** Start Material provided **

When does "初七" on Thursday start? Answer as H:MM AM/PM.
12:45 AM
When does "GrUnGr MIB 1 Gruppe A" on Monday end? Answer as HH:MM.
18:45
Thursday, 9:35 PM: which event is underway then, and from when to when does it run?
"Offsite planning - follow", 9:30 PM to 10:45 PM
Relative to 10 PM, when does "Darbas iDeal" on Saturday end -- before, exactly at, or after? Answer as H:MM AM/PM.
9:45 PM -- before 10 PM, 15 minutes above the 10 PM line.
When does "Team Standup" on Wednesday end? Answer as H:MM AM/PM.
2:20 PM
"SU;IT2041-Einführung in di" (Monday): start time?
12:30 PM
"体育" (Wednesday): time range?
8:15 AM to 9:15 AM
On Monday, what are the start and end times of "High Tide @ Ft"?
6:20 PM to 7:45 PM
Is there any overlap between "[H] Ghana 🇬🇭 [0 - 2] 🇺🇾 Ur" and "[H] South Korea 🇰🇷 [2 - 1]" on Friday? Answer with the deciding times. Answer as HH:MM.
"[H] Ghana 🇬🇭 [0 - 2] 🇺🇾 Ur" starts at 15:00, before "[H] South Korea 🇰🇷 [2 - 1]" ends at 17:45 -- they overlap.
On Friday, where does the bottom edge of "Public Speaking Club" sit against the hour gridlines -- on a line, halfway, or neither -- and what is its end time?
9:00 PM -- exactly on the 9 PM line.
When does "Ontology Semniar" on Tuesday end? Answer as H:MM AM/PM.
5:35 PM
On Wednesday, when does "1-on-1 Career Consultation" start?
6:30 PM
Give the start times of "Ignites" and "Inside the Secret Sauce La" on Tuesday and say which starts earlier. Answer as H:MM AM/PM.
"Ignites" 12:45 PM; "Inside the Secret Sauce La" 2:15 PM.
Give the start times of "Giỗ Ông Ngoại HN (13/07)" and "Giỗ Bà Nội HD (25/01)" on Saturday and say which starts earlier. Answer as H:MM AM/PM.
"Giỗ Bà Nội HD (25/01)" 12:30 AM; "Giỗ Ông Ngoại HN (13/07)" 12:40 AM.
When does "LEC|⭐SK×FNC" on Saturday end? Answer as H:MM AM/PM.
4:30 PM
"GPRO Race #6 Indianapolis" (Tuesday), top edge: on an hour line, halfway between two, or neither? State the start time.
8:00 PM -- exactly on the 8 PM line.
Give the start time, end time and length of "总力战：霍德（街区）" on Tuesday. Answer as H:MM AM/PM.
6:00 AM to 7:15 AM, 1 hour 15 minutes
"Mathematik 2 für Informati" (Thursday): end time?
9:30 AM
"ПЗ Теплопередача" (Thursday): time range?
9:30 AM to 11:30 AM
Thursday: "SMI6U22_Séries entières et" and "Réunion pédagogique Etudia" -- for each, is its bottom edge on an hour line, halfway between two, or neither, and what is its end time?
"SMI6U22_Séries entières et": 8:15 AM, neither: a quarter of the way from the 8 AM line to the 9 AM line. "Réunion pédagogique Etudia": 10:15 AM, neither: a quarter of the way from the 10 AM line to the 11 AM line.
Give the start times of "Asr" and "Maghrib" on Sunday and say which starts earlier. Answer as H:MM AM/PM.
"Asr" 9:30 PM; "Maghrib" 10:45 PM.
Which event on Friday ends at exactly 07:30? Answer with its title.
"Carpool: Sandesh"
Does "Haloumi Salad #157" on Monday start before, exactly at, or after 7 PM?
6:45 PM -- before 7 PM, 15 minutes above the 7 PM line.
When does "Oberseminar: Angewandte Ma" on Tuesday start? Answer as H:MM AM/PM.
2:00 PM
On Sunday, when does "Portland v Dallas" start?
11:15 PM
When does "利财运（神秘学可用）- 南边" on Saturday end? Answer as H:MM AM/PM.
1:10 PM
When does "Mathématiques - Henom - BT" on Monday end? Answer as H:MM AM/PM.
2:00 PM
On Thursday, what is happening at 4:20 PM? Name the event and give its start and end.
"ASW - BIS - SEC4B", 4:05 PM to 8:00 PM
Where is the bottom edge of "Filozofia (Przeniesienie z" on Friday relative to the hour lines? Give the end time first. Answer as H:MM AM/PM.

** End Material provided **

What this task involves >> Return all of the rows above verbatim, changing nothing in any line.

Written response >>
When does "初七" on Thursday start? Answer as H:MM AM/PM.
12:45 AM
When does "GrUnGr MIB 1 Gruppe A" on Monday end? Answer as HH:MM.
18:45
Thursday, 9:35 PM: which event is underway then, and from when to when does it run?
"Offsite planning - follow", 9:30 PM to 10:45 PM
Relative to 10 PM, when does "Darbas iDeal" on Saturday end -- before, exactly at, or after? Answer as H:MM AM/PM.
9:45 PM -- before 10 PM, 15 minutes above the 10 PM line.
When does "Team Standup" on Wednesday end? Answer as H:MM AM/PM.
2:20 PM
"SU;IT2041-Einführung in di" (Monday): start time?
12:30 PM
"体育" (Wednesday): time range?
8:15 AM to 9:15 AM
On Monday, what are the start and end times of "High Tide @ Ft"?
6:20 PM to 7:45 PM
Is there any overlap between "[H] Ghana 🇬🇭 [0 - 2] 🇺🇾 Ur" and "[H] South Korea 🇰🇷 [2 - 1]" on Friday? Answer with the deciding times. Answer as HH:MM.
"[H] Ghana 🇬🇭 [0 - 2] 🇺🇾 Ur" starts at 15:00, before "[H] South Korea 🇰🇷 [2 - 1]" ends at 17:45 -- they overlap.
On Friday, where does the bottom edge of "Public Speaking Club" sit against the hour gridlines -- on a line, halfway, or neither -- and what is its end time?
9:00 PM -- exactly on the 9 PM line.
When does "Ontology Semniar" on Tuesday end? Answer as H:MM AM/PM.
5:35 PM
On Wednesday, when does "1-on-1 Career Consultation" start?
6:30 PM
Give the start times of "Ignites" and "Inside the Secret Sauce La" on Tuesday and say which starts earlier. Answer as H:MM AM/PM.
"Ignites" 12:45 PM; "Inside the Secret Sauce La" 2:15 PM.
Give the start times of "Giỗ Ông Ngoại HN (13/07)" and "Giỗ Bà Nội HD (25/01)" on Saturday and say which starts earlier. Answer as H:MM AM/PM.
"Giỗ Bà Nội HD (25/01)" 12:30 AM; "Giỗ Ông Ngoại HN (13/07)" 12:40 AM.
When does "LEC|⭐SK×FNC" on Saturday end? Answer as H:MM AM/PM.
4:30 PM
"GPRO Race #6 Indianapolis" (Tuesday), top edge: on an hour line, halfway between two, or neither? State the start time.
8:00 PM -- exactly on the 8 PM line.
Give the start time, end time and length of "总力战：霍德（街区）" on Tuesday. Answer as H:MM AM/PM.
6:00 AM to 7:15 AM, 1 hour 15 minutes
"Mathematik 2 für Informati" (Thursday): end time?
9:30 AM
"ПЗ Теплопередача" (Thursday): time range?
9:30 AM to 11:30 AM
Thursday: "SMI6U22_Séries entières et" and "Réunion pédagogique Etudia" -- for each, is its bottom edge on an hour line, halfway between two, or neither, and what is its end time?
"SMI6U22_Séries entières et": 8:15 AM, neither: a quarter of the way from the 8 AM line to the 9 AM line. "Réunion pédagogique Etudia": 10:15 AM, neither: a quarter of the way from the 10 AM line to the 11 AM line.
Give the start times of "Asr" and "Maghrib" on Sunday and say which starts earlier. Answer as H:MM AM/PM.
"Asr" 9:30 PM; "Maghrib" 10:45 PM.
Which event on Friday ends at exactly 07:30? Answer with its title.
"Carpool: Sandesh"
Does "Haloumi Salad #157" on Monday start before, exactly at, or after 7 PM?
6:45 PM -- before 7 PM, 15 minutes above the 7 PM line.
When does "Oberseminar: Angewandte Ma" on Tuesday start? Answer as H:MM AM/PM.
2:00 PM
On Sunday, when does "Portland v Dallas" start?
11:15 PM
When does "利财运（神秘学可用）- 南边" on Saturday end? Answer as H:MM AM/PM.
1:10 PM
When does "Mathématiques - Henom - BT" on Monday end? Answer as H:MM AM/PM.
2:00 PM
On Thursday, what is happening at 4:20 PM? Name the event and give its start and end.
"ASW - BIS - SEC4B", 4:05 PM to 8:00 PM
Where is the bottom edge of "Filozofia (Przeniesienie z" on Friday relative to the hour lines? Give the end time first. Answer as H:MM AM/PM.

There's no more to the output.